4. Sample GDPR-compliance Privacy Policy verbiage

EU Users’ Rights. 
This section of our Privacy Policy applies to the users of our platform in EU. We would like to inform you about your GDPR rights and how we safeguard them.

a. Your GDPR rights to be informed, to access, rectify, erase or restrict the processing of your personal information. Our Privacy Policy enumerates the types of personal (and other) data we collect about our users in Section ___ above. You have the right to obtain free information about what personal data we have obtained about you, where it is stored, for how long, for what purposes it is used, to whom it was disclosed. You have the right to have us, without undue delay, rectify of inaccurate personal data concerning you. That means you can request we change your personal data in our records, or have you incomplete personal data completed. You have the “right to be forgotten,” i.e. to have us delete your personal information, without undue delay, if the data is no longer necessary in relation to the purposes for which it was collected. However, GDPR gives us the right to refuse erasure if we can demonstrate compelling legitimate grounds for keeping it.

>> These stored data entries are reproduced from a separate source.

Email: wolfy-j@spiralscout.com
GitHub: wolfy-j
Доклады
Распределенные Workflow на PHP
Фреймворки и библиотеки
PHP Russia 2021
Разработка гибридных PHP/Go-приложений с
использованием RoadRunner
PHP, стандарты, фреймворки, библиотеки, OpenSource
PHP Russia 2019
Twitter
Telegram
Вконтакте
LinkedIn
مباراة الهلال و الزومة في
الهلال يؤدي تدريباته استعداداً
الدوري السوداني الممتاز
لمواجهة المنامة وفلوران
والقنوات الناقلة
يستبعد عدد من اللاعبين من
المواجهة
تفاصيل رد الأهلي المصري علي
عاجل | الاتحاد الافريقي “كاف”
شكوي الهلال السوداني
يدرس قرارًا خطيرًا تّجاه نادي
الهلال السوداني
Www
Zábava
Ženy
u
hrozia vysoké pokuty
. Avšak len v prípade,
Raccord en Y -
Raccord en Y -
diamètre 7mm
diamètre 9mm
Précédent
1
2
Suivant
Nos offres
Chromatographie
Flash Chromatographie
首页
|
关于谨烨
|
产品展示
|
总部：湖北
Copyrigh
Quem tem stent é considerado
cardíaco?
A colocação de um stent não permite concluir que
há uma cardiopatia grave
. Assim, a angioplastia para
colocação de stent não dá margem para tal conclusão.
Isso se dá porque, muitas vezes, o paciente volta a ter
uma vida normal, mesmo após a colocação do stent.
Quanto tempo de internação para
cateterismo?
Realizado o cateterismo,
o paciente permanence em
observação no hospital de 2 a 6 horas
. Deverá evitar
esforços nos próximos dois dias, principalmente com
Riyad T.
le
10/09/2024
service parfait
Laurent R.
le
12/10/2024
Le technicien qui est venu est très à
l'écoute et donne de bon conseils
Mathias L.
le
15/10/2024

b. GDPR gives you the right to restrict processing if any of the following applies:

i. If you contest the accuracy of your personal data, we will restrict processing it for a period enabling us to verify its accuracy.
ii. The processing is unlawful and you oppose its erasure and request instead the restriction of its use.
iii. We no longer need your personal data for the purposes of the processing, but you require us to restrict processing for the establishment, exercise or defence of legal claims.
iv. You have objected to processing pursuant to Article 21(1) of the GDPR pending the verification whether our legitimate grounds override yours.

c. Right to data portability. Upon request, we will provide you your personal data in our possession, in a structured, commonly used and machine-readable format. You have the right to transmit that data to another controller if doing so does not adversely affect the rights and freedoms of others.

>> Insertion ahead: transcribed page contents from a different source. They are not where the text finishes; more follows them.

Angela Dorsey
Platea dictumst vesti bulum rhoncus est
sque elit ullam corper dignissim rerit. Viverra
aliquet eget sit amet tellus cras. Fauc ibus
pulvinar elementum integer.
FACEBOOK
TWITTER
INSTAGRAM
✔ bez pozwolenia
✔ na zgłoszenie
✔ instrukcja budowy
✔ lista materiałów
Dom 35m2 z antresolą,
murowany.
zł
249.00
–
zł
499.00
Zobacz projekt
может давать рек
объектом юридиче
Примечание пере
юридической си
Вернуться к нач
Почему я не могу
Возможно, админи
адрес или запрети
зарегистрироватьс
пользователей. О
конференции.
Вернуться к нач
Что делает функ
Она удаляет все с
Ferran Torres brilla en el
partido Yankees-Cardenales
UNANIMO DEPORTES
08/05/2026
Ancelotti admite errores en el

d. Right to object. You can object, on grounds relating your particular situation, at any time, to processing of your personal information, if based on point (e) or (f) of Article 6(1) of the GDPR.  We will then have to stop processing, unless we can demonstrate compelling legitimate grounds for the processing. If you object to the processing for direct marketing purposes, we will have to stop processing for these purposes.

e. Right to withdraw consent. GDPR grants you the right to withdraw your erlier given consent, if any, to processing of your personal data at any time.

f. Rights related to automated decision making. As a responsible business, we do not rely on any automated decision making, such as profiling.

How to exercise your GDPR rights?

If you need to contact us in order to exercise or discuss any of your GDPR rights under this Privacy Policy, you can contact our Data Protection Officer at:  [Name, contact info]

5. Conclusion
It can be possible to comply with GDPR without undue burden.